Tunisi, le dieci del mattino di un giorno storico. Il giorno delle prime elezioni libere dopo cinquantaquattro anni di dittatura e di plebisciti dall’esito scontato. Nella avenue Habib Bourghiba il via vai è frenetico. Alcune auto espongono la bandiera del paese e suonano il clacson per celebrare quella che si annuncia come una giornata di festa nazionale.
Per la maggior parte dei tunisini, infatti, il 23 ottobre 2011 rappresenta la seconda vittoria, dopo il 14 gennaio, di un popolo pronto a difendere con coraggio e determinazione le prerogative della rivoluzione. Una rivoluzione che attendere di raccogliere i suoi frutti dopo la designazione dei 217 membri dell’assemblea costituente, a cui competono oltre cento partiti politici e circa settecento liste indipendenti. Spetterà all’assemblea, legittima espressione della volontà popolare, nominare il nuovo governo, gettare le fondamenta della Tunisia democratica e scardinare gli ingranaggi di un regime autoritario, che i vari governi provvisori hanno preferito (o forse dovuto?) ignorare.

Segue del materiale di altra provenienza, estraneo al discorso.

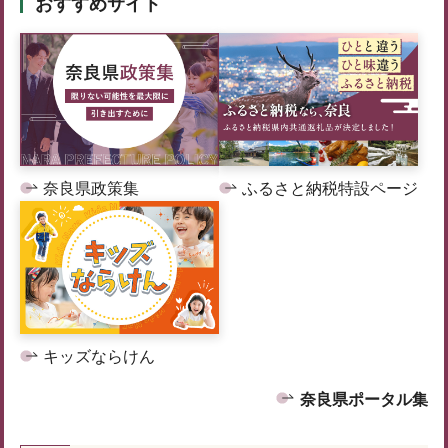
おすすめサイト
奈良県政策集
ふるさと納税特設ページ
キッズならけん
奈良県ポータル集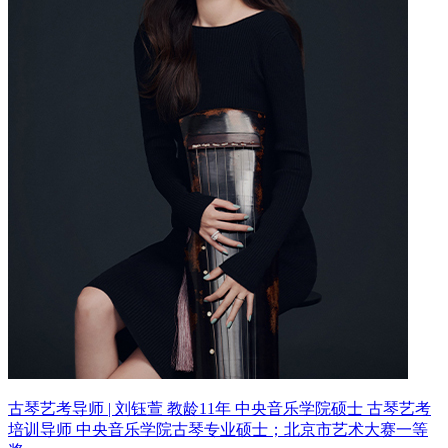
古琴艺考导师 | 刘钰萱 教龄11年
中央音乐学院硕士 古琴艺考
培训导师
中央音乐学院古琴专业硕士；北京市艺术大赛一等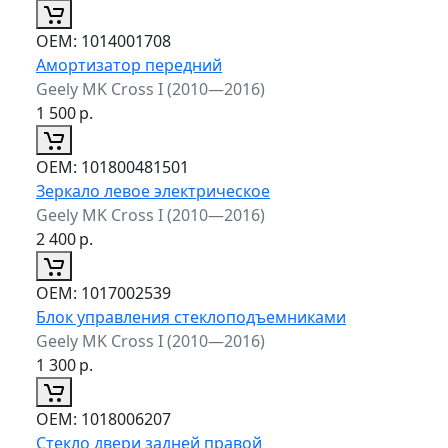
ОЕМ:
1014001708
Амортизатор передний
Geely MK Cross I (2010—2016)
1 500
р.
ОЕМ:
101800481501
Зеркало левое электрическое
Geely MK Cross I (2010—2016)
2 400
р.
ОЕМ:
1017002539
Блок управления стеклоподъемниками
Geely MK Cross I (2010—2016)
1 300
р.
ОЕМ:
1018006207
Стекло двери задней правой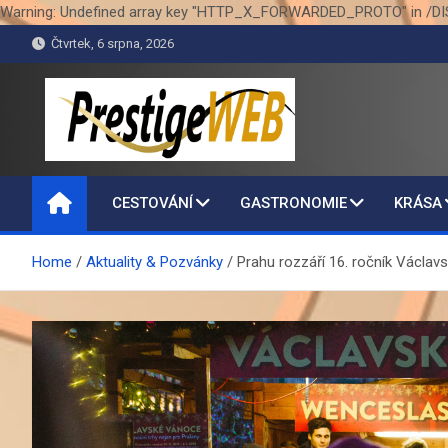
Warning: Undefined array key "HTTP_X_FORWARDED_PROTO" in /DI
Skip
Čtvrtek, 6 srpna, 2026
to
content
PrestigeWEB
CESTOVÁNÍ
GASTRONOMIE
KRÁSA
Home
Aktuality & Pozvánky
Prahu rozzáří 16. ročník Václa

Superata l’imponente porte de France, i vicoli della medina sono insolitamente silenziosi e deserti. Chiusi i negozi del suq, i muri bianchi e azzurri del centro storico restituiscono agli occhi del passante i manifesti elettorali e le foto dei candidati, rimasti nascosti dalle merci ammassate in ogni angolo durante la settimana lavorativa. Le botteghe non apriranno fino al tardo pomeriggio, quando le code ai seggi saranno smaltite e gli abitanti della città vecchia torneranno alle proprie attività, in attesa dei primi risultati resi noti, forse, durante la notte.